Georgia Swimming Official Whines About Brandon Drawz Coverage — Then Walks Back the Criticism and Offers Nothing

Published October 31st, 2015, Uncategorized

by Irvin Muchnick

 

 

The former general chair of Georgia Swimming, who is now treasurer of the USA Swimming local swim committee in the region, emailed to complain, just about as vaguely as possible, that our Thursday piece, “Brandon Drawz Waits For His Next Opening in USA Swimming Bureaucracy After Internal ‘Investigation’ Clears Him,” was “100% wrong” in “that portion.”

As soon as I recovered from this blistering attack by the ghost of Yogi Berra (who is credited with having once said, “Ninety percent of hitting is half-mental”), I implored Gary Thiesen to explain what he meant and to share with Concussion Inc.’s readers the full story.

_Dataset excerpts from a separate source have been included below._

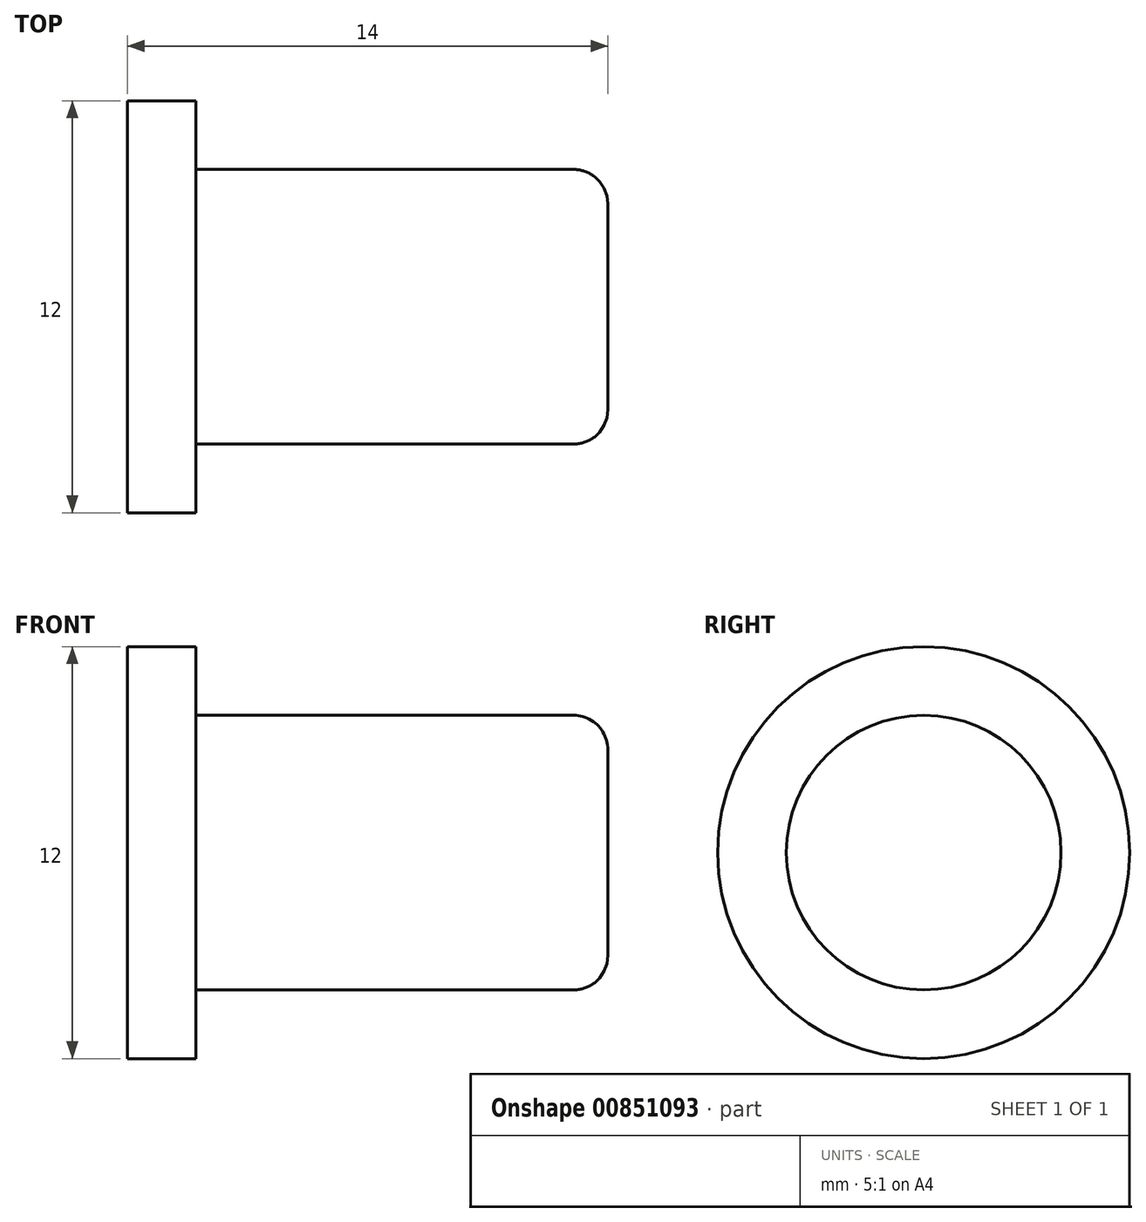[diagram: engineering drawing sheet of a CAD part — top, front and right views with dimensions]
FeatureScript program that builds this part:
annotation { "Feature Type Name" : "Feature", "Feature Type Description" : "" }
export const myFeature = defineFeature(function(context is Context, id is Id, definition is map)
    precondition{}
    {
        {
            var Q0;
            Q0=qCreatedBy(makeId("Top.planeOp"),FACE);
            var sketch = newSketch(context, id + "F0", { "sketchPlane" : qUnion([Q0])});
            skLineSegment(sketch, "E0.bottom", {"start": v(0, 0) * mm, "end": v(2, 0) * mm});
            skLineSegment(sketch, "E0.top", {"start": v(0, -6) * mm, "end": v(2, -6) * mm});
            skLineSegment(sketch, "E0.left", {"start": v(0, 0) * mm, "end": v(0, -6) * mm});
            skLineSegment(sketch, "E0.right", {"start": v(2, -4) * mm, "end": v(2, -6) * mm});
            skLineSegment(sketch, "E1.bottom", {"start": v(2, 0) * mm, "end": v(14, 0) * mm});
            skLineSegment(sketch, "E1.top", {"start": v(2, -4) * mm, "end": v(14, -4) * mm});
            skLineSegment(sketch, "E1.right", {"start": v(14, 0) * mm, "end": v(14, -4) * mm});
            skLineSegment(sketch, "E2", {"start": v(-7.8, 0) * mm, "end": v(22.43, 0) * mm, "construction": true});
            skSolve(sketch);
        }
        {
            var Q0;
            Q0=makeQuery(id+"F0.imprint","IMPRINT",FACE,{"disambiguationData":[TD([[makeQuery(id+"F0.imprint","IMPRINT",EDGE,{"derivedFrom":sQuery(id+"F0.wireOp",EDGE,"E0.bottom")}),-1.0]])]});
            var Q1;
            Q1=sQuery(id+"F0.wireOp",EDGE,"E2");
            revolve(context, id + "F1", {"surfaceOperationType" : NewSurfaceOperationType.NEW, "entities" : qUnion([Q0]), "axis" : qUnion([Q1]), "revolveType" : RevolveType.FULL});
        }
        {
            var Q0;
            Q0=makeQuery(id+"F1.opRevolve","SWEPT_EDGE",EDGE,{"disambiguationData":[OSD([sQuery(id+"F0.wireOp",EDGE,"E1.top"),sQuery(id+"F0.wireOp",EDGE,"E1.right")])]});
            fillet(context, id + "F2", {"entities" : qUnion([Q0]), "radius" : 1 * mm, "tangentPropagation" : true, "allowEdgeOverflow" : false});
        }
    });
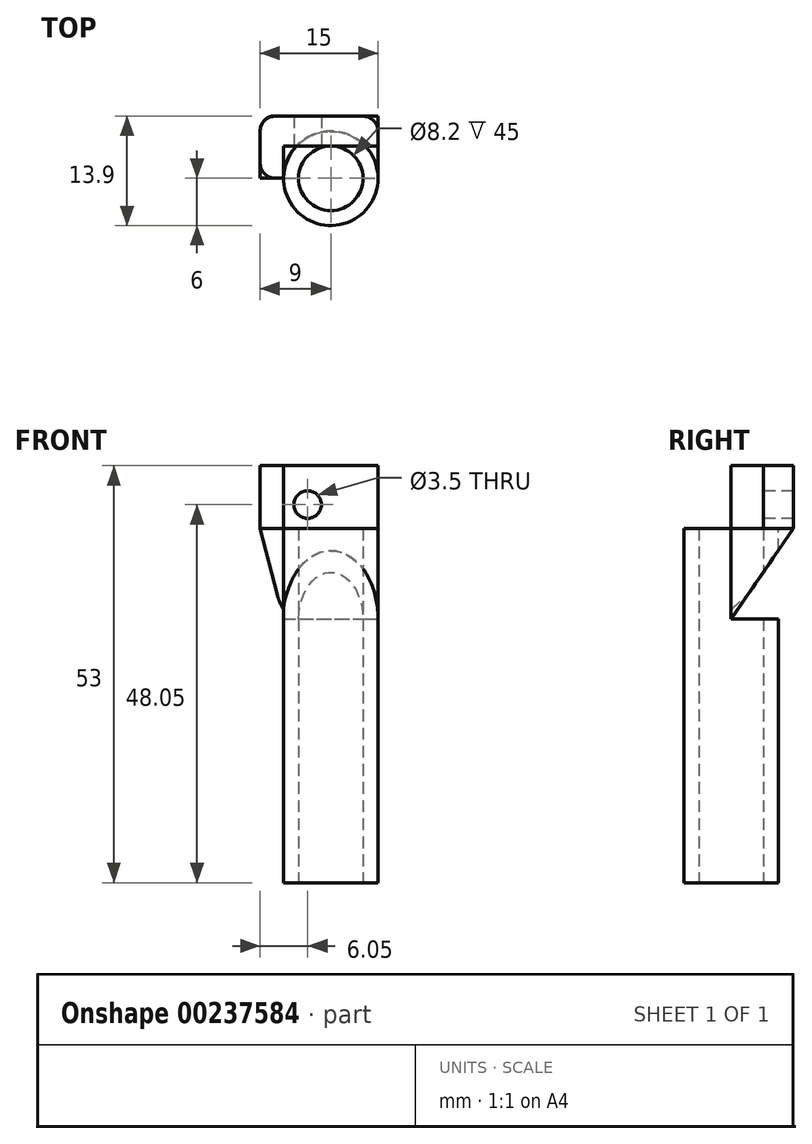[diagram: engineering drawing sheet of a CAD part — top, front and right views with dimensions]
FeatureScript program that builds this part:
annotation { "Feature Type Name" : "Feature", "Feature Type Description" : "" }
export const myFeature = defineFeature(function(context is Context, id is Id, definition is map)
    precondition{}
    {
        {
            var Q0;
            Q0=qCreatedBy(makeId("Top.planeOp"),FACE);
            var sketch = newSketch(context, id + "F0", { "sketchPlane" : qUnion([Q0])});
            skCircle(sketch, "E0", {"center": v(0, 0) * mm, "radius": 4.1 * mm});
            skCircle(sketch, "E1", {"center": v(0, 0) * mm, "radius": 6 * mm});
            skSolve(sketch);
        }
        {
            var Q0;
            Q0=makeQuery(id+"F0.imprint","IMPRINT",FACE,{"disambiguationData":[TD([[makeQuery(id+"F0.imprint","IMPRINT",EDGE,{"derivedFrom":sQuery(id+"F0.wireOp",EDGE,"E0")}),-1.0]])]});
            extrude(context, id + "F1", {"entities" : qUnion([Q0]), "depth" : 45 * mm});
        }
        {
            var Q0;
            Q0=makeQuery(id+"F1.opExtrude","CAP_FACE",FACE,{"disambiguationData":[OSD([sQuery(id+"F0.wireOp",EDGE,"E0"),sQuery(id+"F0.wireOp",EDGE,"E1")])],"isStart":false});
            var sketch = newSketch(context, id + "F2", { "sketchPlane" : qUnion([Q0])});
            skCircle(sketch, "E2.0", {"center": v(0, 0) * mm, "radius": 4.1 * mm});
            skSolve(sketch);
        }
        {
            var Q0;
            Q0=makeQuery(id+"F2.imprint","IMPRINT",FACE,{"disambiguationData":[TD([[makeQuery(id+"F2.imprint","IMPRINT",EDGE,{"derivedFrom":sQuery(id+"F2.wireOp",EDGE,"E2.0")}),-1.0]])]});
            var sketch = newSketch(context, id + "F3", { "sketchPlane" : qUnion([Q0])});
            skCircle(sketch, "E3.0", {"center": v(0, 0) * mm, "radius": 4.1 * mm});
            skPoint(sketch, "E4", {"position": v(-6, 0) * mm});
            skPoint(sketch, "E5", {"position": v(4.1, 0) * mm});
            skPoint(sketch, "E6", {"position": v(0, 4.1) * mm});
            skPoint(sketch, "E7", {"position": v(0, -4.1) * mm});
            skLineSegment(sketch, "E8.top", {"start": v(6, 7.9) * mm, "end": v(-9, 7.9) * mm});
            skLineSegment(sketch, "E8.left", {"start": v(6, 0) * mm, "end": v(6, 7.9) * mm});
            skLineSegment(sketch, "E8.right", {"start": v(-9, 0) * mm, "end": v(-9, 7.9) * mm});
            skLineSegment(sketch, "E9.bottom", {"start": v(-6, 4.1) * mm, "end": v(23.9, 4.1) * mm});
            skLineSegment(sketch, "E9.top", {"start": v(-6, -5.9) * mm, "end": v(23.9, -5.9) * mm});
            skLineSegment(sketch, "E9.right", {"start": v(23.9, 4.1) * mm, "end": v(23.9, -5.9) * mm});
            skLineSegment(sketch, "E10", {"start": v(-9, 0) * mm, "end": v(-6, 0) * mm});
            skLineSegment(sketch, "E11", {"start": v(-6, 4.1) * mm, "end": v(-6, -5.9) * mm});
            skCircle(sketch, "E12.0", {"center": v(0, 0) * mm, "radius": 6 * mm});
            skPoint(sketch, "E13", {"position": v(-4.38, 4.1) * mm});
            skPoint(sketch, "E14", {"position": v(4.38, 4.1) * mm});
            skSolve(sketch);
        }
        {
            var Q0;
            {var subQ0=sQuery(id+"F3.wireOp",EDGE,"E8.top");Q0=makeQuery(id+"F3.imprint","IMPRINT",FACE,{"disambiguationData":[TD([[makeQuery(id+"F3.imprint","IMPRINT",EDGE,{"derivedFrom":subQ0}),1.0]])]});}
            var Q1;
            {var subQ0=sQuery(id+"F3.wireOp",EDGE,"E11");var subQ1=sQuery(id+"F3.wireOp",EDGE,"E9.bottom");var subQ2=makeQuery(id+"F3.imprint","INTERSECT",VERTEX,{"derivedFrom":[subQ1,subQ0]});Q1=makeQuery(id+"F3.imprint","IMPRINT",FACE,{"disambiguationData":[TD([[makeQuery(id+"F3.imprint","IMPRINT",EDGE,{"disambiguationData":[TD([[subQ2,-1.0]])],"derivedFrom":subQ1}),-1.0]])]});}
            var Q2;
            {var subQ0=sQuery(id+"F3.wireOp",EDGE,"E12.0");var subQ1=sQuery(id+"F3.wireOp",EDGE,"E8.left");var subQ2=makeQuery(id+"F3.imprint","INTERSECT",VERTEX,{"derivedFrom":[subQ1,subQ0]});Q2=makeQuery(id+"F3.imprint","IMPRINT",FACE,{"disambiguationData":[TD([[makeQuery(id+"F3.imprint","IMPRINT",EDGE,{"disambiguationData":[TD([[subQ2,-1.0]])],"derivedFrom":subQ1}),1.0]])]});}
            extrude(context, id + "F4", {"entities" : qUnion([Q0, Q1, Q2]), "oppositeDirection" : true, "depth" : 11.5 * mm});
        }
        {
            var Q0;
            {var subQ0=sQuery(id+"F3.wireOp",EDGE,"E8.top");Q0=makeQuery(id+"F3.imprint","IMPRINT",FACE,{"disambiguationData":[TD([[makeQuery(id+"F3.imprint","IMPRINT",EDGE,{"derivedFrom":subQ0}),1.0]])]});}
            var Q1;
            {var subQ0=sQuery(id+"F3.wireOp",EDGE,"E9.bottom");var subQ1=makeQuery(id+"F3.imprint","INTERSECT",VERTEX,{"derivedFrom":[sQuery(id+"F3.wireOp",EDGE,"E3.0"),subQ0]});Q1=makeQuery(id+"F3.imprint","IMPRINT",FACE,{"disambiguationData":[TD([[makeQuery(id+"F3.imprint","IMPRINT",EDGE,{"disambiguationData":[TD([[subQ1,1.0]])],"derivedFrom":subQ0}),1.0]])]});}
            extrude(context, id + "F5", {"entities" : qUnion([Q0, Q1]), "depth" : 8 * mm});
        }
        {
            var Q0;
            Q0=makeQuery(id+"F5.opExtrude","SWEPT_FACE",FACE,{"disambiguationData":[OSD([sQuery(id+"F3.wireOp",EDGE,"E9.bottom")])]});
            var sketch = newSketch(context, id + "F6", { "sketchPlane" : qUnion([Q0])});
            skCircle(sketch, "E15", {"center": v(-2.95, 48.05) * mm, "radius": 1.75 * mm});
            skSolve(sketch);
        }
        {
            var Q0;
            Q0=makeQuery(id+"F6.imprint","IMPRINT",FACE,{"disambiguationData":[TD([[makeQuery(id+"F6.imprint","IMPRINT",EDGE,{"derivedFrom":sQuery(id+"F6.wireOp",EDGE,"E15")}),1.0]])]});
            extrude(context, id + "F7", {"entities" : qUnion([Q0]), "operationType" : NewBodyOperationType.REMOVE, "oppositeDirection" : true, "depth" : 25 * mm});
        }
        {
            var Q0;
            Q0=makeQuery(id+"F4.opExtrude","SWEPT_FACE",FACE,{"disambiguationData":[OSD([sQuery(id+"F3.wireOp",EDGE,"E10")])]});
            var sketch = newSketch(context, id + "F8", { "sketchPlane" : qUnion([Q0])});
            skLineSegment(sketch, "E16", {"start": v(-9, 45) * mm, "end": v(-6, 33.5) * mm});
            skLineSegment(sketch, "E17", {"start": v(-6, 33.5) * mm, "end": v(-9, 33.5) * mm});
            skLineSegment(sketch, "E18", {"start": v(-9, 33.5) * mm, "end": v(-9, 45) * mm});
            skSolve(sketch);
        }
        {
            var Q0;
            Q0=makeQuery(id+"F8.imprint","IMPRINT",FACE,{"disambiguationData":[TD([[makeQuery(id+"F8.imprint","IMPRINT",EDGE,{"derivedFrom":sQuery(id+"F8.wireOp",EDGE,"E16")}),-1.0]])]});
            extrude(context, id + "F9", {"entities" : qUnion([Q0]), "operationType" : NewBodyOperationType.REMOVE, "oppositeDirection" : true, "depth" : 50 * mm});
        }
        {
            var Q0;
            Q0=makeQuery(id+"F4.opExtrude","SWEPT_FACE",FACE,{"disambiguationData":[OSD([sQuery(id+"F3.wireOp",EDGE,"E8.left")])]});
            var sketch = newSketch(context, id + "F10", { "sketchPlane" : qUnion([Q0])});
            skLineSegment(sketch, "E19", {"start": v(0, 33.5) * mm, "end": v(7.9, 45) * mm});
            skLineSegment(sketch, "E20", {"start": v(7.9, 45) * mm, "end": v(7.9, 33.5) * mm});
            skLineSegment(sketch, "E21", {"start": v(7.9, 33.5) * mm, "end": v(0, 33.5) * mm});
            skSolve(sketch);
        }
        {
            var Q0;
            Q0=makeQuery(id+"F10.imprint","IMPRINT",FACE,{"disambiguationData":[TD([[makeQuery(id+"F10.imprint","IMPRINT",EDGE,{"derivedFrom":sQuery(id+"F10.wireOp",EDGE,"E19")}),-1.0]])]});
            extrude(context, id + "F11", {"entities" : qUnion([Q0]), "operationType" : NewBodyOperationType.REMOVE, "oppositeDirection" : true, "depth" : 25 * mm});
        }
        {
            var Q0;
            Q0=makeQuery(id+"F5.opExtrude","SWEPT_EDGE",EDGE,{"disambiguationData":[OSD([sQuery(id+"F3.wireOp",EDGE,"E8.right"),sQuery(id+"F3.wireOp",EDGE,"E10")])]});
            var Q1;
            Q1=makeQuery(id+"F9.boolean.opBoolean","COPY",EDGE,{"derivedFrom":makeQuery(id+"F9.opExtrude","CAP_EDGE",EDGE,{"disambiguationData":[OSD([sQuery(id+"F8.wireOp",EDGE,"E16")])],"isStart":true})});
            var Q2;
            Q2=makeQuery(id+"F5.opExtrude","SWEPT_EDGE",EDGE,{"disambiguationData":[OSD([sQuery(id+"F3.wireOp",EDGE,"E8.top"),sQuery(id+"F3.wireOp",EDGE,"E8.right")])]});
            var Q3;
            Q3=makeQuery(id+"F11.boolean.opBoolean","INTERSECT",EDGE,{"derivedFrom":[makeQuery(id+"F9.boolean.opBoolean","COPY",FACE,{"derivedFrom":makeQuery(id+"F9.opExtrude","SWEPT_FACE",FACE,{"disambiguationData":[OSD([sQuery(id+"F8.wireOp",EDGE,"E16")])]})}),makeQuery(id+"F11.opExtrude","SWEPT_FACE",FACE,{"disambiguationData":[OSD([sQuery(id+"F10.wireOp",EDGE,"E19")])]})]});
            var Q4;
            Q4=makeQuery(id+"F5.opExtrude","SWEPT_EDGE",EDGE,{"disambiguationData":[OSD([sQuery(id+"F3.wireOp",EDGE,"E8.top"),sQuery(id+"F3.wireOp",EDGE,"E8.left")])]});
            var Q5;
            Q5=makeQuery(id+"F11.boolean.opBoolean","COPY",EDGE,{"derivedFrom":makeQuery(id+"F11.opExtrude","CAP_EDGE",EDGE,{"disambiguationData":[OSD([sQuery(id+"F10.wireOp",EDGE,"E19")])],"isStart":true})});
            fillet(context, id + "F12", {"entities" : qUnion([Q0, Q1, Q2, Q3, Q4, Q5]), "radius" : 2 * mm, "tangentPropagation" : true, "allowEdgeOverflow" : false});
        }
    });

But in the tried-and-false wimp mode of swimming functionaries everywhere, both national and regional, Thiesen then allowed that he had overstated his math mixture problem by about 99 and a half percent. The long and short is that he maintains that USA Swimming’s investigation didn’t “save” Georgia Swimming from Brandon Drawz. Rather, Georgia busted Drawz all by themselves — turning him down for the job there before forwarding their information to Colorado Springs for further investigation. 

OK, noted. As for just what Georgia Swimming found out, and when if ever they intend to clue in the rest of us, Thiesen clammed up.

So what the Peach State LSC’s chest-thumping about their competence in rejecting Drawz comes down to is their pride at having ensured that a violent con man with a drinking problem, who has been serially entrusted with the supervision of traveling youth athletes, is now someone else’s problem. Mission accomplished!

In his first email, the courageous and outspoken Thiesen sneered that I shouldn’t be making “a bigger idiot out of yourself than most of USA Swimming already thinks you are.”

In his second and evidently final email, in which he turned down the invitation to explain the Drawz scenario in greater depth, Thiesen wrote, “Please disregard the negative comment,” which was “definitely not my opinion.”

I responded to Thiesen that what’s important is not the perception of a journalist by “most in USA Swimming” (or is that “most of that portion of USA Swimming”?), but rather that “the organization harbors and covers up for the worst global nest of sex abusers outside the Catholic Church, and some in its leadership belong in prison.”

In case any of you were wondering, please do not disregard 100 percent of that portion.